▸ **Exercise description**
Reproduce, word for word, the part of the excerpt on the San Dimas silver tax dispute that runs from "Challenges to the" to "for 2010 through 2014.".

▸ **Excerpt to read**
***

When Primero initially acquired the San Dimas Mine, the sales from PEM to STB were made at the spot market price while the sales by STB to SWC were at the contracted PEM Realized Price, which at that time was $4.04 per ounce. In 2010, PEM amended the terms of sales of silver between itself and STB under the Internal Stream Agreement and commenced to sell the amount of silver due under the Prior San Dimas Stream Agreement to STB at the PEM Realized Price. For Mexican income tax purposes PEM then recognized the revenue on these silver sales on the basis of its actual realized revenue, which was the PEM Realized Price.
APA
In order to obtain assurances that the SAT would accept the PEM Realized Price (and not the spot market silver price) as the proper price to use to calculate Mexican income taxes, Primero applied for and received the APA from the SAT. The APA confirmed the PEM Realized Price would be used as PEM's basis for calculating taxes owed by it on the silver sold to STB under the Internal Stream Agreement. Under Mexican law, an Advanced Pricing Agreement ("APA") is valid for five years and therefore the APA represented the SAT's agreement to accept the PEM Realized Price as the basis for calculating taxes for the tax years 2010 through 2014.
Challenges to the APA for 2010 - 2014 tax years
In 2015 the SAT initiated a legal proceeding seeking to nullify the APA: however, SAT did not identify an alternative basis in the legal claim for calculating taxes on the silver sold by PEM for which it receives the PEM Realized Price. Since such time, the SAT issued observation letters to PEM stating that PEM should pay taxes on the market price of silver and began issuing reassessments of taxation years 2010 to 2012 which the company has attempted to defend with Administrative Appeals and Mutual Agreement Procedures. If the SAT is successful in retroactively nullifying the APA, the SAT may seek to audit and reassess PEM in respect of its sales of silver in connection with the Prior San Dimas Stream Agreement for 2010 through 2014.
On May 13, 2020, the Company announced that it has taken steps to serve the Government of México with a NAFTA Notice under the provisions of Chapter 11 of NAFTA with respect to these matters. The service of the NAFTA Notice by the Company on the Government of México initiated a 90‐day process for the Government of México to enter into good faith and amicable negotiations with the Company to resolve the current dispute between the Company and the Government of México. On August 11, 2020, this 90-day process deadline expired without any resolution to the dispute.
On September 23, 2020 the Federal Court issued a decision nullifying the APA and directing the SAT to issue a new APA ruling and on November 12, 2020 the Company received written reasons for the decision from the Federal Court. On November 30, 2020 the Company filed an appeal of the Federal Court's decision with the Circuit Courts. The Company intends to continue to challenge the actions of the SAT in Mexican courts, however due to the ongoing COVID-19 crisis, the Mexican courts are currently available only on a restricted basis for further hearings on these matters. The Company is unable to provide any certainty as to the outcome or timing of such challenge. No tax is payable under the reassessments while such challenges are in process.

***

Chart-based quiz items
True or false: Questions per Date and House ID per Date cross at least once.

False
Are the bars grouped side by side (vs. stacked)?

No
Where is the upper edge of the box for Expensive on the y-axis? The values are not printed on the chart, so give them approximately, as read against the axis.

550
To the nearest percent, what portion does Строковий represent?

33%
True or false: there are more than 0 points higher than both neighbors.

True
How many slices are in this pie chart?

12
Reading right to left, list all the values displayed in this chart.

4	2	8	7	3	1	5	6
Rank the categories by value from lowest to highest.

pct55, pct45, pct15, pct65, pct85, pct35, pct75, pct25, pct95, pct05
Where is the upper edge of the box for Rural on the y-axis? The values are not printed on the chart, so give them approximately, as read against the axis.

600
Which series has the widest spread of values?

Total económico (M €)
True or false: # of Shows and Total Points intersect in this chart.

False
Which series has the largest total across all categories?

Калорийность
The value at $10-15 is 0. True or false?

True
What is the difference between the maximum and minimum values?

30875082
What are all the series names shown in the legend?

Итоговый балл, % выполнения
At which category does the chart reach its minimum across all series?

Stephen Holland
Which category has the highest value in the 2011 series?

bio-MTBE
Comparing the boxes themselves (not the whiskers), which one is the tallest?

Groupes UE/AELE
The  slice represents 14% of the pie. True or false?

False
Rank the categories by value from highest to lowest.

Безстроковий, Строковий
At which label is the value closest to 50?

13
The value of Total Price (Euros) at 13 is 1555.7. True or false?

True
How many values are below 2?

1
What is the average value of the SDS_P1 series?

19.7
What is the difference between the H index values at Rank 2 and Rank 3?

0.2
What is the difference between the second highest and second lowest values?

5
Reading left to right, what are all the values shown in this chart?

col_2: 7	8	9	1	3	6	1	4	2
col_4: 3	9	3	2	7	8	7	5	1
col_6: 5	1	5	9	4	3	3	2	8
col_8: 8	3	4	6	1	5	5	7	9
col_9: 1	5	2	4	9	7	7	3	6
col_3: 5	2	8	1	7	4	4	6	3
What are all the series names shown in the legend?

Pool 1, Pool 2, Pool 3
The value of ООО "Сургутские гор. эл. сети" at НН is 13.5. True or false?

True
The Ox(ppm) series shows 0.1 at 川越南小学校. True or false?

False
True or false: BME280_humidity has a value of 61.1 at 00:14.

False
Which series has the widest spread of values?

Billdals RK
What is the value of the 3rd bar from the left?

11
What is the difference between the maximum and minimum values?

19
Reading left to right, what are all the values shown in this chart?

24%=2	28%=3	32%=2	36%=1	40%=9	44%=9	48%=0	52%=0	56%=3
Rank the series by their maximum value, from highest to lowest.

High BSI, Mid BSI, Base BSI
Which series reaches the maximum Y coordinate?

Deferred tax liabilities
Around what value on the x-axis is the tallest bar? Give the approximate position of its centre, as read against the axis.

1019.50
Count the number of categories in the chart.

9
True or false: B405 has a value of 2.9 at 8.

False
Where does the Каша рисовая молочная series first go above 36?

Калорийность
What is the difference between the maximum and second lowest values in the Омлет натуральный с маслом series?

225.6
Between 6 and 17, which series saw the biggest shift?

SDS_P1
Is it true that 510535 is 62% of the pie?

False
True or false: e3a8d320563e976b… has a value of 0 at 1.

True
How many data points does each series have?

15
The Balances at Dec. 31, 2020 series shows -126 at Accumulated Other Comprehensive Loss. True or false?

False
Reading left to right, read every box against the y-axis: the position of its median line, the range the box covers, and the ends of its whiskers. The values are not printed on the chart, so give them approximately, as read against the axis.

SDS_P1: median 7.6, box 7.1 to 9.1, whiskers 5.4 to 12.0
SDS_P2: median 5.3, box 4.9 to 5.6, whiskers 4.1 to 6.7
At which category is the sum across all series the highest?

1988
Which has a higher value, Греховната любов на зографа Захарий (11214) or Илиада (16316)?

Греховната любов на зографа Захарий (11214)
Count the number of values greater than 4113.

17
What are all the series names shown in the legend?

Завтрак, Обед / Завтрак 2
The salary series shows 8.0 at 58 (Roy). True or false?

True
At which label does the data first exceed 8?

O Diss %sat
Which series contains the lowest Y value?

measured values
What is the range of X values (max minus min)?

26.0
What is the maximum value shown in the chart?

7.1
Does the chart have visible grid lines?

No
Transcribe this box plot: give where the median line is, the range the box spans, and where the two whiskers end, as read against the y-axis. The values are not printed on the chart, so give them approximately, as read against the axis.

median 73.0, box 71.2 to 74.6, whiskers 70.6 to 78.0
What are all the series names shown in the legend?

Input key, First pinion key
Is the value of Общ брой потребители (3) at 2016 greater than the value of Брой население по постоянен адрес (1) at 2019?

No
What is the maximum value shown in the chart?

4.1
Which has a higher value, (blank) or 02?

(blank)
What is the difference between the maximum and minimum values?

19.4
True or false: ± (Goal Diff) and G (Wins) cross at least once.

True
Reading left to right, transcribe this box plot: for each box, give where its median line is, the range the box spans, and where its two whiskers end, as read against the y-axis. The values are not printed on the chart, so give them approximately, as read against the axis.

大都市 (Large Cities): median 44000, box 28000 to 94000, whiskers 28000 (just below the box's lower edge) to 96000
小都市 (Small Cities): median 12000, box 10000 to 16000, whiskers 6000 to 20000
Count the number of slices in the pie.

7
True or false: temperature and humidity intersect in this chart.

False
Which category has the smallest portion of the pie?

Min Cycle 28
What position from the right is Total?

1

***

▸ **Exercise solution**
Challenges to the APA for 2010 - 2014 tax years
In 2015 the SAT initiated a legal proceeding seeking to nullify the APA: however, SAT did not identify an alternative basis in the legal claim for calculating taxes on the silver sold by PEM for which it receives the PEM Realized Price. Since such time, the SAT issued observation letters to PEM stating that PEM should pay taxes on the market price of silver and began issuing reassessments of taxation years 2010 to 2012 which the company has attempted to defend with Administrative Appeals and Mutual Agreement Procedures. If the SAT is successful in retroactively nullifying the APA, the SAT may seek to audit and reassess PEM in respect of its sales of silver in connection with the Prior San Dimas Stream Agreement for 2010 through 2014.